"Eh Vin, Vin!" Deri lalu menepuk-nepuk meja yang berada di sebelahnya. "Sini duduk sama gua aje!"

"Lah? Terus itu orang gimana?" Vino menunjuk Kikok yang duduk di sebelah Deri.

"Kok, lo duduk ditempat Vino, gih. Biar gue duduk sama Vino." Deri mengibaskan tangannya ke hadapan Kikok. "Sono! Sono! Hush-hush!"

"Wah sialan ini kutu satu," Kikok lalu menjitak kepala Deri dengan kekuatan Badak. "Giliran ada temen baru aja, gue dibuang!" Gerutunya. Namun tak urung, ia menurut juga dan segera beranjak dari sana.

"Enak aja lo kalo ngemeng," Deri menoyor kepala Kikok. "Vino temen lama gue kali.
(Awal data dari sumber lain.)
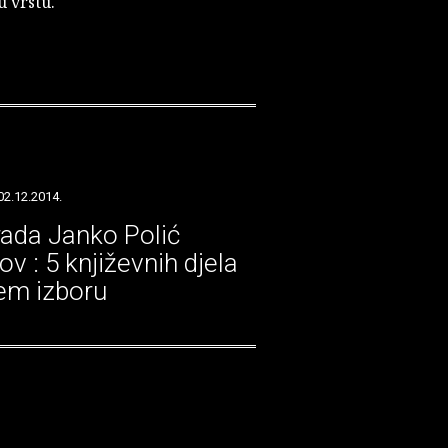
u vrstu.
02.12.2014.
ada Janko Polić
v : 5 književnih djela
em izboru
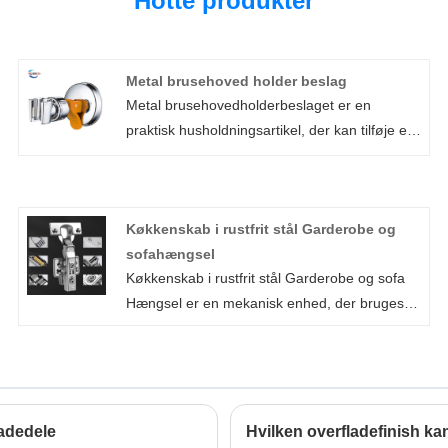
Hotte produkter
Metal brusehoved holder beslag
Metal brusehovedholderbeslaget er en
praktisk husholdningsartikel, der kan tilføje et
pænt og smukt look til badeværelset. Stativet
lavet af Xiamen Huaner Technology Co., Ltd.
sikrer, at brusehovedet er solidt fastgjort til
Køkkenskab i rustfrit stål Garderobe og
væggen, hvilket giver en jævn strøm af vand
sofahængsel
og gør badeværelset mere behageligt og
Køkkenskab i rustfrit stål Garderobe og sofa
behageligt.
Hængsel er en mekanisk enhed, der bruges til
døre eller vinduer. Dobbelt fjederhængsel
fremstillet af Xiamen Huaner Technology Co.,
Ltd. bruges i vid udstrækning i kommercielle
bygninger, offentlige faciliteter og familiehuse,
da det er lavet af højstyrke materialer for at
adedele
Hvilken overfladefinish k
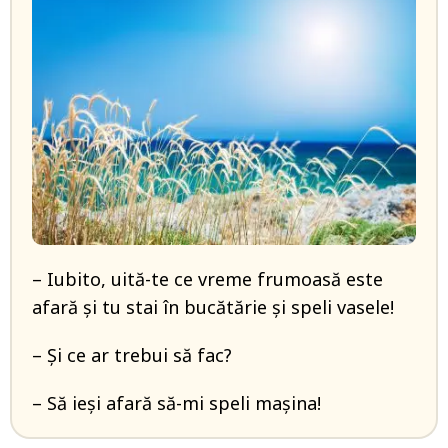
– Iubito, uită-te ce vreme frumoasă este
afară și tu stai în bucătărie și speli vasele!
– Și ce ar trebui să fac?
– Să ieși afară să-mi speli mașina!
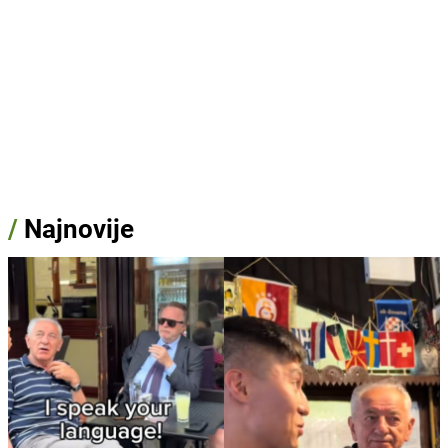
/
Najnovije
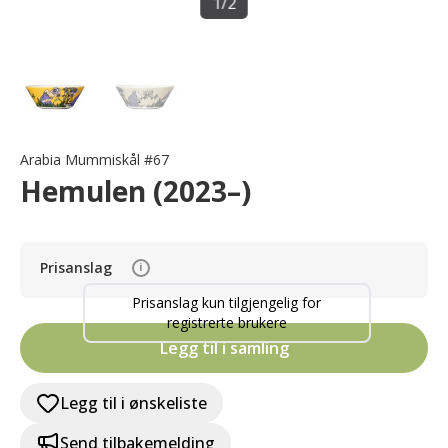
1
/
2
Arabia Mummiskål #67
Hemulen (2023–)
Prisanslag
i
Prisanslag kun tilgjengelig for
registrerte brukere
Legg til i samling
Legg til i ønskeliste
Send tilbakemelding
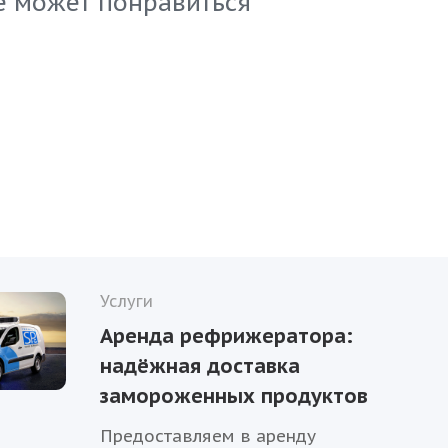
е может понравиться
Услуги
Аренда рефрижератора:
надёжная доставка
замороженных продуктов
Предоставляем в аренду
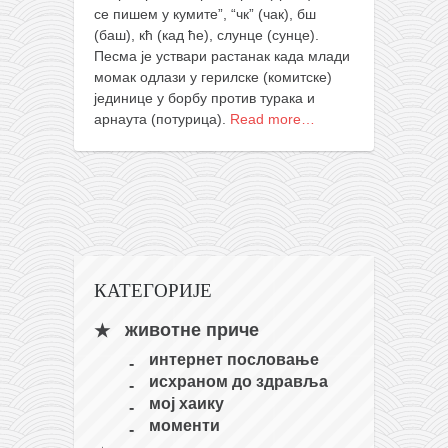
православље
се пишем у кумите”, “чк” (чак), бш
(баш), кћ (кад ће), слунце (сунце).
забрањена историја
Песма је уствари растанак када млади
ћирилица
момак одлази у герилске (комитске)
јединице у борбу против турака и
породичне приче
арнаута (потурица).
Read more…
прота Воја
уместо твитера
календар српски
азбуки и књиге
Окинава карате
КАТЕГОРИЈЕ
најновије на блогу
животне приче
моје белешке
интернет пословање
историја каратеа
исхраном до здравља
бубиши
мој хаику
моменти
карате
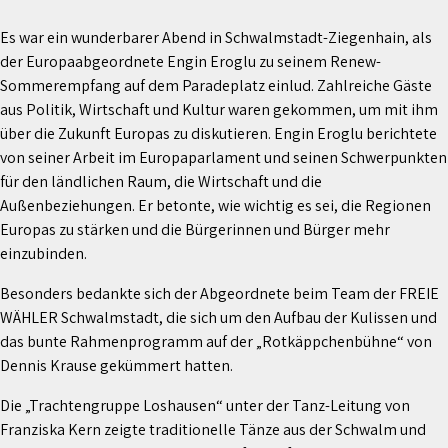
Es war ein wunderbarer Abend in Schwalmstadt-Ziegenhain, als
der Europaabgeordnete Engin Eroglu zu seinem Renew-
Sommerempfang auf dem Paradeplatz einlud. Zahlreiche Gäste
aus Politik, Wirtschaft und Kultur waren gekommen, um mit ihm
über die Zukunft Europas zu diskutieren. Engin Eroglu berichtete
von seiner Arbeit im Europaparlament und seinen Schwerpunkten
für den ländlichen Raum, die Wirtschaft und die
Außenbeziehungen. Er betonte, wie wichtig es sei, die Regionen
Europas zu stärken und die Bürgerinnen und Bürger mehr
einzubinden.
Besonders bedankte sich der Abgeordnete beim Team der FREIE
WÄHLER Schwalmstadt, die sich um den Aufbau der Kulissen und
das bunte Rahmenprogramm auf der „Rotkäppchenbühne“ von
Dennis Krause gekümmert hatten.
Die „Trachtengruppe Loshausen“ unter der Tanz-Leitung von
Franziska Kern zeigte traditionelle Tänze aus der Schwalm und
Makanya jangan sok tau, Badak!"

Kikok akhirnya pasrah dan duduk di barisan sebelah. Vino pun berjalan menuju barisan pojok dekat jendela yang persis di bawah ac, dan duduk di sebelah Deri.

"Apa kabar, bro!" Vino menepuk bahu Deri, Rino dan Zaro. Ia juga memeluk mereka sekilas dengan gaya laki.

"Baik, man. Kok lo ga bilang mau ke Jakarta sih?"

"Udah anjir. Gue udah sms Zaro." Ucap Vino sambil menatap Zaro.

"Kok Zaro doang yang lo kasih tau?!" Rino menatap Vino tak terima. Ia lalu beralih menatap Zaro. "Lo juga, kok gak ngasih tau kita sih, woy?"

"Lupa, weh."

"Dasar pikun."

"Udeh sih ganape. Lagian kalo gue sms lo Rin, Der, gue mana tau nomor kalian. Nomor lo pada udah gak aktif sih pas gue mau hubungin."

"Ohiye. Gue udah ganti hp sih." Deri menggaruk rambutnya.

"Lah, nomor gue juga ganti. Gara-gara udah basi!" Sahut Rino dengan wajah bodohnya.

"Makanye isi pulsa dong! Medit sih lo." Ejek Vino. Ia lalu menatap Zaro yang sedari tadi diam. "Ngape lo Ro? Diem aja."

"Lo gak tau aja Vin, si Zaro kan sekarang jadi diem-diem kambing gitu. Dingin pula. Udah beda sama Zaro yang dulu. Dia aja sekarang dipanggil cowok es sama anak sini."

"Lah? Kenapa?"

"Gapapa." Sahut Zaro kalem.

"Apalagi kalau bukan karena Lauren?" Sambar Rino cepat.

Seketika, suasana sekitar Zaro, Rino, Deri dan Vino menjadi hening dan canggung. Zaro tidak suka dengan suasana yang seperti ini. Begitupun dengan ketiga lelaki yang lainnya.

"Ekhem."

Akhirnya, Deri mencoba memecah keheningan itu dengan sedikit berdehem. Namun tetap saja, suasana mencekam itu tidak juga berubah.

"Ayo semua, kerjakan tugas dari buku paket halaman 78, ya. Nomor 1 sampai 10. Di buku latihan dan dikumpulkan setelah bel berbunyi."

Zaro bersyukur karena suara cempreng Bu Juli dapat memecah kecanggungan itu. Mereka berempat lalu kembali sibuk dengan aktifitas masing-masing.

"Lo bisa gak si kalo ngomong tuh dipikir dulu?" Bisik Zaro sambil menatap Rino dengan tajam. "Kan gue ga enak sama dia. Gak usah bahas Lauren lagi deh. Apalagi di depan Vino. Gue udah berusaha ngelerain dia loh. Susah tau, buat ngelupain seseorang yang sempat mengisi hati selama bertahun-tahun. Melupakan itu ga mudah, No. Apalagi menghilangkan rasa. Dan satu lagi, jangan buat gue jadi ngerasa bersalah lagi, please."

"Iya-iya maap, Pak haji!" Rino menepuk mulutnya pelan. "Emang nih gue heran dah, mulut gue susah banget buat dikendaliin. Bingung gue."

"Makanya, benerin dulu otak lo sono!" Zaro menoyor kepala Rino. "Otak lo kan miring."